The woman has made a statement to the gardaí but her son has not yet done so. Her son’s case may be important because it is likely there are records from the time Coughlan was reported by the clinical psychologist, she said.
Recently, when in a Co Laois pub after a funeral, some men who were slightly ahead of her son in school came over to her and said “we all knew about what happened to [her son]. It happened to all of us too”, she said.
At the time her son was in primary school, she said. The Co Laois town where Coughlan taught had a small population: “It was more or less a one-horse town – very Catholic, and not in the best sense.”

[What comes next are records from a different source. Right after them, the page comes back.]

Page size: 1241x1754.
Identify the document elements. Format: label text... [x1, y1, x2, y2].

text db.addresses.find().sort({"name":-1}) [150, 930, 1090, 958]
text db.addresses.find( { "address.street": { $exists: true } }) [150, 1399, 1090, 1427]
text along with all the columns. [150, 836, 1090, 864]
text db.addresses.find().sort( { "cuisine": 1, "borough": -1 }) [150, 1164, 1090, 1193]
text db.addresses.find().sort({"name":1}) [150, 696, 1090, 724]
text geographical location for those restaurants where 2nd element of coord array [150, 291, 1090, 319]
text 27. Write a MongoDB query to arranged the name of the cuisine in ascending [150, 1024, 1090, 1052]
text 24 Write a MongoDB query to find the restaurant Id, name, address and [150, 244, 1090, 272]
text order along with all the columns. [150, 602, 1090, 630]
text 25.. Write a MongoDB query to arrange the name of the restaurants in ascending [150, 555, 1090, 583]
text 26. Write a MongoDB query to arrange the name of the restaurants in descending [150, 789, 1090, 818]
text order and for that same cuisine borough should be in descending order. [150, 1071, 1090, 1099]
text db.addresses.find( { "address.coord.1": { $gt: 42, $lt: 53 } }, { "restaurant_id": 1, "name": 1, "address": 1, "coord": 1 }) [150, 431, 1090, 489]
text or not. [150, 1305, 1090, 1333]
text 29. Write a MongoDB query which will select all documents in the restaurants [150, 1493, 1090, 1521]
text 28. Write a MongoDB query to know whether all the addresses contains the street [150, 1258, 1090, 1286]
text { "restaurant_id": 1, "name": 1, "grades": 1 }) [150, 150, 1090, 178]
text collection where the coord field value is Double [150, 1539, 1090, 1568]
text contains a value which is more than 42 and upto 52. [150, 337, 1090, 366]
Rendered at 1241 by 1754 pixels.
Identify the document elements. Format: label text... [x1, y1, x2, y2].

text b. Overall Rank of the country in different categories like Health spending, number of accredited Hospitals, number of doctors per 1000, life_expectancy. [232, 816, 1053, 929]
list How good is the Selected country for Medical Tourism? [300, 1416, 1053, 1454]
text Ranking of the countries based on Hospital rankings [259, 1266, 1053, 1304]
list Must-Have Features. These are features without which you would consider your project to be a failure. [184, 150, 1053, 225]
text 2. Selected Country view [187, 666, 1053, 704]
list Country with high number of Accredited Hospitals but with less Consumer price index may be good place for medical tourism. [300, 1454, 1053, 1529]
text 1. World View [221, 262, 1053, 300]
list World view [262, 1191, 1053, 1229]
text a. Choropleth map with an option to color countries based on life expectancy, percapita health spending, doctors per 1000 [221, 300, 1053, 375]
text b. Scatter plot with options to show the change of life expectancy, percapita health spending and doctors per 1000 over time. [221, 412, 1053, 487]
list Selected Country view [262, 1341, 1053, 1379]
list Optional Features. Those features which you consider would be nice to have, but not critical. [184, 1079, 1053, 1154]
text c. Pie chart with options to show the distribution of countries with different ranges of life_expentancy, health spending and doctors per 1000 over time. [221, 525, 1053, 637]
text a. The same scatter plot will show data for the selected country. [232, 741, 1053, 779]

After Coughlan gave up teaching and left the Christian Brothers, he married. In more recent years, Coughlan has been living in Tramore, Co Waterford.
“The good people of [the Co Laois town] must have known what was going on and just looked the other way,” said one of the men who has made a statement to gardaí.
“It was happening in full view: kissing us, touching us on the arse. That’s what makes me so angry.”
Maeve Lewis, chief executive of One in Four, a support service for people who have suffered sex abuse as children, said that criminal convictions can help them deal with their trauma.
“One of the absolutely necessary pathways to recovery is public acknowledgment of the harm that has been caused and, in some ways, that is the whole purpose of a criminal trial, isn’t it?” she said.